Rhyming with distress
But it was Makhdoom Mohiuddun, the poet from Hyderabad who, for all his romantic and poignant ghazal writing, was the first to draw attention to the great agrarian distress in Telangana, a situation that lead more than 70 years later to the creation of an independent state, where ironically enough, the problems of the farmers have still not found complete redress:
Look, the red dawn is coming, the red dawn of independence
Singing the red anthem of liberty, freedom and independence
Look, the flag is waving, of liberty, freedom and independence
By 1946, the CPI had set up communes and Left poets were holding up Telangana as a model for revolutionary uprisings in other parts of the country. Another poet, Zahir Kashmiri, exhorted the Telangana Model thus:
Today, communes are sprouting from the land of Telangana
Today, the scorched earth is bearing varieties of beautiful life
Today, men of Telangana are spreading the glad tidings of conquering love,
Today, men of Telangana are giving the blessed news of the renaissance of East
Today, men of Telangana have joined in the struggle of Java and Greece
It is another matter that the CPI, after having fostered armed insurrection against the state did not achieve the success it had hoped for. The point, however, remains that there was a time when the poet and the writer came together with the political thinker and activist and was willing to engage with the crucial issues of the time. That engagement seems to have tapered off as some occupy islands of privilege while others are cast adrift in a sea of distress.
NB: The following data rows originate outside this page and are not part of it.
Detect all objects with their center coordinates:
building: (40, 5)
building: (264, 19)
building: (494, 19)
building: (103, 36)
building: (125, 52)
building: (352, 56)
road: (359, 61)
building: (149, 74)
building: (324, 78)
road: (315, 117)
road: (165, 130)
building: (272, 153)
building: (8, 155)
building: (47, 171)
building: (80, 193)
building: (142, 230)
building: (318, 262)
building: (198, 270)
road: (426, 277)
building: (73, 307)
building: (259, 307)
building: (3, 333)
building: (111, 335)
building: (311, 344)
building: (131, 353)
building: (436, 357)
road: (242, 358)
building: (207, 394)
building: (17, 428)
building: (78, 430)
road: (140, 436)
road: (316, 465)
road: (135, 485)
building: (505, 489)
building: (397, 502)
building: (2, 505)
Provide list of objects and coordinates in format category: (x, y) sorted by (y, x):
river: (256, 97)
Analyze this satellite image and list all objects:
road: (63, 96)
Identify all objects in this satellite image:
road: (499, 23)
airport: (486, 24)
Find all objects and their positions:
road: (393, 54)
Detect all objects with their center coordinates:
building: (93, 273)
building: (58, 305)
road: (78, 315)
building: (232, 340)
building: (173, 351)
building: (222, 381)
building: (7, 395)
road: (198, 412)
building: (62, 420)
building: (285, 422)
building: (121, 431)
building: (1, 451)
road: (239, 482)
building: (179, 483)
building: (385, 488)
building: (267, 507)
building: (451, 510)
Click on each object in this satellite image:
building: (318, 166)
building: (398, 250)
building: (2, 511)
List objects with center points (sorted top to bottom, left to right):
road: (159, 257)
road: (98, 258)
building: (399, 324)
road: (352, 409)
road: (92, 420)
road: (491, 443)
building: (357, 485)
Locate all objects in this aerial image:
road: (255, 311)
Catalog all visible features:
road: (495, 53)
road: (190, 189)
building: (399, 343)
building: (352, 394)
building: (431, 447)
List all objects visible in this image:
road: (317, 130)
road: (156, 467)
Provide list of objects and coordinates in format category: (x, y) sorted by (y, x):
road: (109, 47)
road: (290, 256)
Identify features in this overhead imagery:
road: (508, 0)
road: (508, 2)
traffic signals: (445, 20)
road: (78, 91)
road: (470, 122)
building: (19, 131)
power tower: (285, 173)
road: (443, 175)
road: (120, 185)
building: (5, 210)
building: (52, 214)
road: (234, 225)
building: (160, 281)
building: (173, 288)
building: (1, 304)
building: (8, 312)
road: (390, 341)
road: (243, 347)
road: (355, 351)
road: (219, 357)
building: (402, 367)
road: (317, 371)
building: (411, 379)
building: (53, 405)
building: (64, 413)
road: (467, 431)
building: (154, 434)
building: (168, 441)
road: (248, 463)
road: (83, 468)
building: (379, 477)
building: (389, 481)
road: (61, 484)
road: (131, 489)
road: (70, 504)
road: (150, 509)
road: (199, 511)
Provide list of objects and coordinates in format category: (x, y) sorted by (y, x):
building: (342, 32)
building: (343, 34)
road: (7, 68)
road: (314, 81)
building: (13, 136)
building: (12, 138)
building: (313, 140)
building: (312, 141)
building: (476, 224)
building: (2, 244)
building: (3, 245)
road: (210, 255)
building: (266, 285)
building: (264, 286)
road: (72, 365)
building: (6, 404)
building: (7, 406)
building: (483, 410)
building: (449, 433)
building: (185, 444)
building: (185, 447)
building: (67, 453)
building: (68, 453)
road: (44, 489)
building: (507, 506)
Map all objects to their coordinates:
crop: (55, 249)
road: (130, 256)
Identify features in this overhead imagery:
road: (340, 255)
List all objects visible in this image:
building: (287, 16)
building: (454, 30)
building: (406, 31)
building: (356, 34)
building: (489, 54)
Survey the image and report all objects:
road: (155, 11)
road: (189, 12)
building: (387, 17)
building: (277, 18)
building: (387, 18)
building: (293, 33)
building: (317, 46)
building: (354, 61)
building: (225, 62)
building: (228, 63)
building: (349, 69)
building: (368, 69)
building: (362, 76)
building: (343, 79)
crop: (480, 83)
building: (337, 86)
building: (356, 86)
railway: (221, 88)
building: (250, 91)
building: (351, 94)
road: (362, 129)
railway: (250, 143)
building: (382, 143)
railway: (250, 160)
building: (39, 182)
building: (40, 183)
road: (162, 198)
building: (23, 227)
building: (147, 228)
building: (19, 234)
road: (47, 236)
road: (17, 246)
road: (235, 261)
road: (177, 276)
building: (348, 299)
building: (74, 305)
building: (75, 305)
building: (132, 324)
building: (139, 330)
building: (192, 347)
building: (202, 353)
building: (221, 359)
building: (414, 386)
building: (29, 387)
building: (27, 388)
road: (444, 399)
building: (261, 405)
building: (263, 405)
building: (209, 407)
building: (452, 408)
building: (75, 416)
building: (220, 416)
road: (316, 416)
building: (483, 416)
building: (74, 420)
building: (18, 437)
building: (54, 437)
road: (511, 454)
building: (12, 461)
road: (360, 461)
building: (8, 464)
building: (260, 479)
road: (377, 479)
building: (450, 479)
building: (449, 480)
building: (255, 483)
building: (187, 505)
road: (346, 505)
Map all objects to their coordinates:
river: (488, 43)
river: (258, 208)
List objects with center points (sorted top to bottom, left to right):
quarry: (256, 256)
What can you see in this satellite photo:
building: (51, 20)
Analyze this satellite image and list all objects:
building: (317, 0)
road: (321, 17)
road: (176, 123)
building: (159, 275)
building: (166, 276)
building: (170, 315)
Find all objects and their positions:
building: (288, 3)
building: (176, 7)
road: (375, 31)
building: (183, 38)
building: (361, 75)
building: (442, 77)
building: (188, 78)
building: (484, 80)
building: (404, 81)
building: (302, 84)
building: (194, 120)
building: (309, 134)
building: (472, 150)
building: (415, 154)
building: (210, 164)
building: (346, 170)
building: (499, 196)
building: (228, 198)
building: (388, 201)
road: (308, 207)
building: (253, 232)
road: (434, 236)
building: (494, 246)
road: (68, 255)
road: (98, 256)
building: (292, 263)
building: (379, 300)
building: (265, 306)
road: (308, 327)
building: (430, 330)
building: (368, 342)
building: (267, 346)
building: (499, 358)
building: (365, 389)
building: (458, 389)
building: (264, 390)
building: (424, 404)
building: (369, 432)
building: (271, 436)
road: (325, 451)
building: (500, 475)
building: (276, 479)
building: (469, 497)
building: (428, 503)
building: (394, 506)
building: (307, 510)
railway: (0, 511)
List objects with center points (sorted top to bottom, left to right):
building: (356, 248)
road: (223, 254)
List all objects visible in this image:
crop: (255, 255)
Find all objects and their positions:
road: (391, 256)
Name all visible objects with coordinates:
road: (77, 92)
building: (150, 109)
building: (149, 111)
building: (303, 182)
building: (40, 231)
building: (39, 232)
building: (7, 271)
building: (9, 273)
The film lyricists in the Bombay film industry, many of whom were either inspired by the Progressive Movement or were full-time members of the PWA, too were watchful of the interests of the farmers and agricultural labour. As late as the 1960s, when India found itself facing acute food shortages, mainstream masala movies of the Manoj “Bharat” Kumar brand such as Upkar interpreted Prime Minister Lal Bahadur Shastri’s slogan of Jai Jawan Jai Kisan’with songs such as Mere desh ki dharti sona ugle ugle hire moti... The motif of the farmer and the labourer was taken up all through the 1980s in films such as Mazdoor:
Hum mehnatkash iss duniya se
Jab apna hissa mangengey
Ek bagh nahii ek khet nahii
Hum saari duniya mangengeyWhen labourers such as us
Ask for our share of the world
We will not ask for an orchard or a field
We will ask for the entire world
Regrettably, even the Hindi film industry, ostensibly with its finger on the pulse of the nation, while churning out films on small-town India such as Gangs of Wasseypur or the Netflix series Mirzapur, has turned its gaze away from rural India. Is it because rural India is neither hip nor cool? Or because it’s an unseemly blot on shining India? Or because it flies in the face of the narrative of development and progress?